Ciudadanos ante las generales

Nada más conocerse los resultados de las últimas elecciones en Cataluña algunos miembros significados del Partido Popular se apresuraron a señalar que las razones de su descalabro se debían al robo (sic) de votos sufrido por el partido de la gaviota a manos de Ciudadanos. La realidad fue distinta según Sigma Dos, pues únicamente 19 de cada cien votos llegaron al zurrón de Inés Arrimadas procedentes de antiguos votantes populares. Fue entonces cuando, como apoyo a la tesis de Génova, alguien desempolvó una encuesta del CIS de mediados de mayo en la que se demostraba algo tan evidente como el hecho de que la mayor parte de los votos a Ciudadanos en las autonómicas procedía de anteriores votantes del Partido Popular. En el caso de Baleares, por ejemplo,  el porcentaje de votos provenientes del partido de José Ramón Bauzá habían alcanzado el 70%, el 10% procedía del PSOE y el restante 20% se repartía entre las demás formaciones minoritarias.

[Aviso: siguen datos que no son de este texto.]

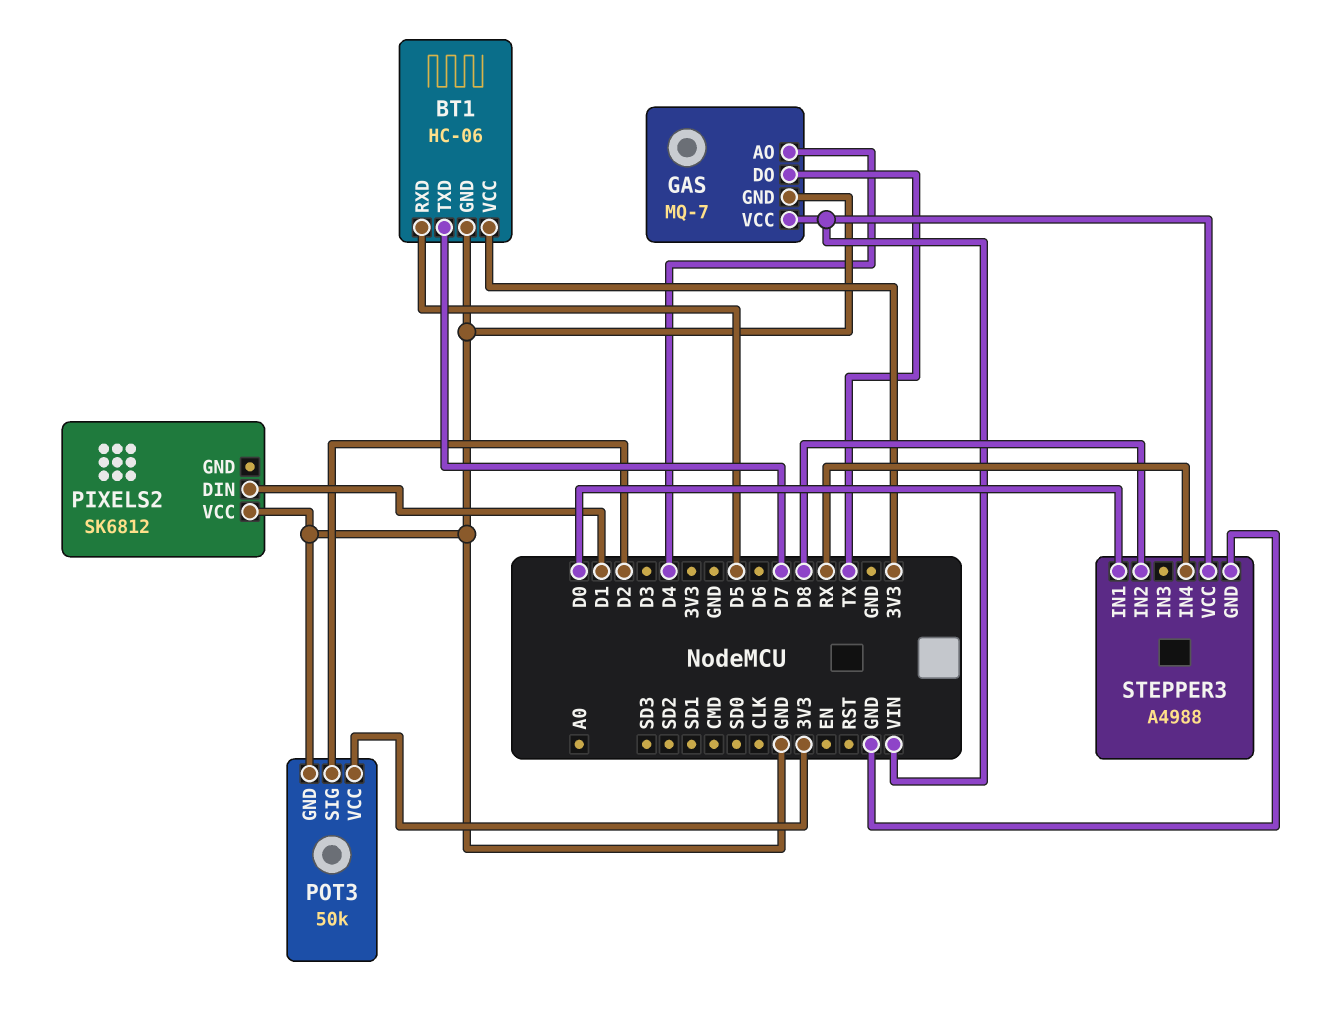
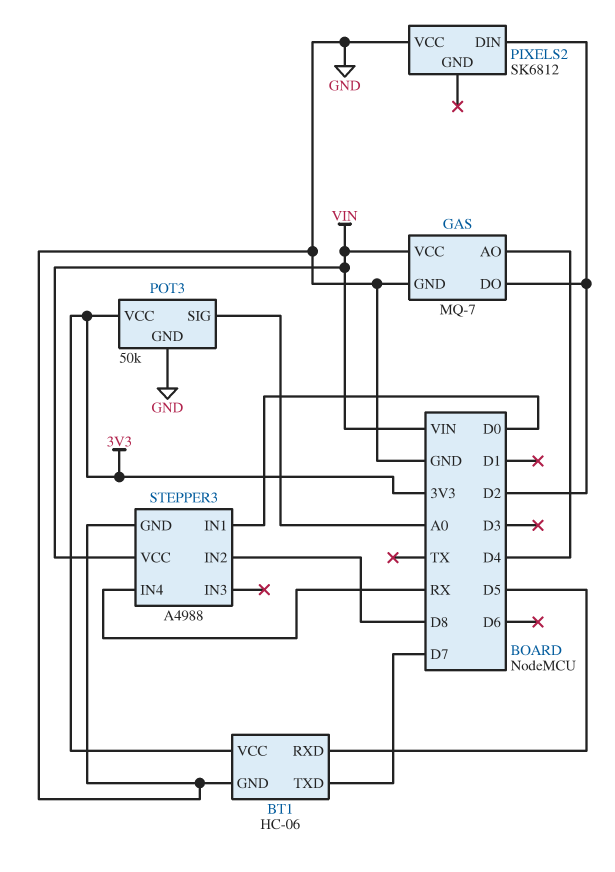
GAS pin DO: TX -> D2
PIXELS2 pin DIN: D1 -> D2
POT3 pin SIG: D2 -> A0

Habrá que convenir, y para ello no hace falta analizar encuestas, que los votos son propiedad únicamente de los votantes, quienes los prestan libremente a la opción que les parece más conveniente. Por tanto, no puede hablarse de robo y ni siquiera de hurto para definir el habitual trasiego de votos de una a otra formación. Por otra parte, no supone ninguna novedad que la mayor parte de los trasvases de sufragios provenga de los caladeros más amplios. ¿Por qué si no el partido de Albert Rivera se nutrió en Baleares en un setenta por ciento de antiguos votantes del PP y en Cataluña sólo del diecinueve?

La única realidad incontestable es la progresión ascendente de la formación naranja merced a propuestas coherentes e ilusionantes, pero claro, éste es un detalle difícilmente asumible por parte de cualquier formación, ya sea el PP, el PSOE o Podemos, que ésa es otra. El mayor mérito de Albert Rivera, desde mi punto de vista, radica precisamente en las críticas sufridas ad hominem y a su partido por parte de sus contendientes, incapaces de rebatir sus propuestas con seriedad. Mientras Javier Maroto sitúa a C’s en el “centro izquierda” Pablo Iglesias sostiene que se trata de “la marca blanca del PP” y Pedro Sánchez quiere demostrar que representa el centro derecha. El joven líder catalán, por su parte, difiere de tales estrategias. Evita etiquetar a sus adversarios, está siempre dispuesto al debate y se muestra comprensivo, conciliador y firme a la vez en sus convicciones.

La gran duda, de cara a las generales, es averiguar si Ciudadanos será capaz de superar sus propios registros. Algunos de sus adversarios deberían suspirar por ello, pues podría representar su tabla de salvación.